* Assigned task:
Each line below has to be set down again exactly.

* Excerpted records:
• • • • •

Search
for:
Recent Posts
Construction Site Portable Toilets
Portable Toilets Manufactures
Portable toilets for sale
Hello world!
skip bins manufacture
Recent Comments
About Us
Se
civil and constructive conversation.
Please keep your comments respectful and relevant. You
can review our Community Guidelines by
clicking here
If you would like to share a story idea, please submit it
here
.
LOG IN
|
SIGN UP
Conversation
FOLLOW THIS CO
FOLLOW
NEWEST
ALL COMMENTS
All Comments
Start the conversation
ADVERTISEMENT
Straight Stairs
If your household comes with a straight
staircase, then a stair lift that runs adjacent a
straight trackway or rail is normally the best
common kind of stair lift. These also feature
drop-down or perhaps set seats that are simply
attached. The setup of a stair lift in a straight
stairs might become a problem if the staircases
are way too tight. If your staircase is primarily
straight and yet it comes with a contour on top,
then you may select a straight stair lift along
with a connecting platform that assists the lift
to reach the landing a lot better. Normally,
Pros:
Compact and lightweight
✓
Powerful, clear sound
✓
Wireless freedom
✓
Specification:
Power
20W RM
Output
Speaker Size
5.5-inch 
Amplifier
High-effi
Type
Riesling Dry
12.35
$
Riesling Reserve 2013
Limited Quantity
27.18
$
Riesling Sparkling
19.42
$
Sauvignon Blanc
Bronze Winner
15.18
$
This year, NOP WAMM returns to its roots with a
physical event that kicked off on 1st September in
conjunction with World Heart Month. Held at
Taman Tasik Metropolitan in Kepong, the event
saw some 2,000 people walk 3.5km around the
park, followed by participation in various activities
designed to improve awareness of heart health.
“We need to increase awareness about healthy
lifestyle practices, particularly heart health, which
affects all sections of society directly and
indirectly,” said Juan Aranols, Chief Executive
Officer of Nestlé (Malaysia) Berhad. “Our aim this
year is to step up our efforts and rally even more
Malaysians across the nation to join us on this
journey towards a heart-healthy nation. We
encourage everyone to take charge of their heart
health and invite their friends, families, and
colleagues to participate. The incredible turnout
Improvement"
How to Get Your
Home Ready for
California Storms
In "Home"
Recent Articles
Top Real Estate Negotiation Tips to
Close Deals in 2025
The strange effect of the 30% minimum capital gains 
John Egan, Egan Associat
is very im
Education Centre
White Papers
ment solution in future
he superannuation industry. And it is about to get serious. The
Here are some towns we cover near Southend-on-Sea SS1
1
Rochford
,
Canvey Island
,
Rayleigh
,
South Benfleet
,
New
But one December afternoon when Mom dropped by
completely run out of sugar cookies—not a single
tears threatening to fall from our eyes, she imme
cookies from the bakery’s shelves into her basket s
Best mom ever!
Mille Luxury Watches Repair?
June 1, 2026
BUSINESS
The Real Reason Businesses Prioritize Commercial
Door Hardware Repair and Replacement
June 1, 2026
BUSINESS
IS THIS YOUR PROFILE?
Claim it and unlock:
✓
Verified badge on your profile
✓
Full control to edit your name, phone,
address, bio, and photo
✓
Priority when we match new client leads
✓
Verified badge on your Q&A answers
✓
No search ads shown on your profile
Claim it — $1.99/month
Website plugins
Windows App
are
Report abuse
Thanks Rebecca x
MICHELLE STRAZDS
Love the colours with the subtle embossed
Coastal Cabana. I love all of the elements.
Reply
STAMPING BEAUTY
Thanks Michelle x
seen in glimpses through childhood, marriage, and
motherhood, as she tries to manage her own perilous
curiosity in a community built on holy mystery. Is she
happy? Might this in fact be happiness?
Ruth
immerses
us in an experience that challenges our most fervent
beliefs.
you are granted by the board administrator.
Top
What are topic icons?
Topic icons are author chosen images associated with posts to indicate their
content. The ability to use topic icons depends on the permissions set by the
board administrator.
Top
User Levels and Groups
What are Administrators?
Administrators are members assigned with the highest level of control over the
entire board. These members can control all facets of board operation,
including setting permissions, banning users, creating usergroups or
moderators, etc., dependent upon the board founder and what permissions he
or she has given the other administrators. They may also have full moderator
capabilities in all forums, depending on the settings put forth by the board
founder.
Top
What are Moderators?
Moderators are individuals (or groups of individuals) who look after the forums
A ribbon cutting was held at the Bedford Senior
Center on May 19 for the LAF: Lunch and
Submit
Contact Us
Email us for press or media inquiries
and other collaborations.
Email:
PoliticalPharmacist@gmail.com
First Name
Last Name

• • • • •

* Completed task:
Search
for:
Recent Posts
Construction Site Portable Toilets
Portable Toilets Manufactures
Portable toilets for sale
Hello world!
skip bins manufacture
Recent Comments
About Us
Se
civil and constructive conversation.
Please keep your comments respectful and relevant. You
can review our Community Guidelines by
clicking here
If you would like to share a story idea, please submit it
here
.
LOG IN
|
SIGN UP
Conversation
FOLLOW THIS CO
FOLLOW
NEWEST
ALL COMMENTS
All Comments
Start the conversation
ADVERTISEMENT
Straight Stairs
If your household comes with a straight
staircase, then a stair lift that runs adjacent a
straight trackway or rail is normally the best
common kind of stair lift. These also feature
drop-down or perhaps set seats that are simply
attached. The setup of a stair lift in a straight
stairs might become a problem if the staircases
are way too tight. If your staircase is primarily
straight and yet it comes with a contour on top,
then you may select a straight stair lift along
with a connecting platform that assists the lift
to reach the landing a lot better. Normally,
Pros:
Compact and lightweight
✓
Powerful, clear sound
✓
Wireless freedom
✓
Specification:
Power
20W RM
Output
Speaker Size
5.5-inch 
Amplifier
High-effi
Type
Riesling Dry
12.35
$
Riesling Reserve 2013
Limited Quantity
27.18
$
Riesling Sparkling
19.42
$
Sauvignon Blanc
Bronze Winner
15.18
$
This year, NOP WAMM returns to its roots with a
physical event that kicked off on 1st September in
conjunction with World Heart Month. Held at
Taman Tasik Metropolitan in Kepong, the event
saw some 2,000 people walk 3.5km around the
park, followed by participation in various activities
designed to improve awareness of heart health.
“We need to increase awareness about healthy
lifestyle practices, particularly heart health, which
affects all sections of society directly and
indirectly,” said Juan Aranols, Chief Executive
Officer of Nestlé (Malaysia) Berhad. “Our aim this
year is to step up our efforts and rally even more
Malaysians across the nation to join us on this
journey towards a heart-healthy nation. We
encourage everyone to take charge of their heart
health and invite their friends, families, and
colleagues to participate. The incredible turnout
Improvement"
How to Get Your
Home Ready for
California Storms
In "Home"
Recent Articles
Top Real Estate Negotiation Tips to
Close Deals in 2025
The strange effect of the 30% minimum capital gains 
John Egan, Egan Associat
is very im
Education Centre
White Papers
ment solution in future
he superannuation industry. And it is about to get serious. The
Here are some towns we cover near Southend-on-Sea SS1
1
Rochford
,
Canvey Island
,
Rayleigh
,
South Benfleet
,
New
But one December afternoon when Mom dropped by
completely run out of sugar cookies—not a single
tears threatening to fall from our eyes, she imme
cookies from the bakery’s shelves into her basket s
Best mom ever!
Mille Luxury Watches Repair?
June 1, 2026
BUSINESS
The Real Reason Businesses Prioritize Commercial
Door Hardware Repair and Replacement
June 1, 2026
BUSINESS
IS THIS YOUR PROFILE?
Claim it and unlock:
✓
Verified badge on your profile
✓
Full control to edit your name, phone,
address, bio, and photo
✓
Priority when we match new client leads
✓
Verified badge on your Q&A answers
✓
No search ads shown on your profile
Claim it — $1.99/month
Website plugins
Windows App
are
Report abuse
Thanks Rebecca x
MICHELLE STRAZDS
Love the colours with the subtle embossed
Coastal Cabana. I love all of the elements.
Reply
STAMPING BEAUTY
Thanks Michelle x
seen in glimpses through childhood, marriage, and
motherhood, as she tries to manage her own perilous
curiosity in a community built on holy mystery. Is she
happy? Might this in fact be happiness?
Ruth
immerses
us in an experience that challenges our most fervent
beliefs.
you are granted by the board administrator.
Top
What are topic icons?
Topic icons are author chosen images associated with posts to indicate their
content. The ability to use topic icons depends on the permissions set by the
board administrator.
Top
User Levels and Groups
What are Administrators?
Administrators are members assigned with the highest level of control over the
entire board. These members can control all facets of board operation,
including setting permissions, banning users, creating usergroups or
moderators, etc., dependent upon the board founder and what permissions he
or she has given the other administrators. They may also have full moderator
capabilities in all forums, depending on the settings put forth by the board
founder.
Top
What are Moderators?
Moderators are individuals (or groups of individuals) who look after the forums
A ribbon cutting was held at the Bedford Senior
Center on May 19 for the LAF: Lunch and
Submit
Contact Us
Email us for press or media inquiries
and other collaborations.
Email:
PoliticalPharmacist@gmail.com
First Name
Last Name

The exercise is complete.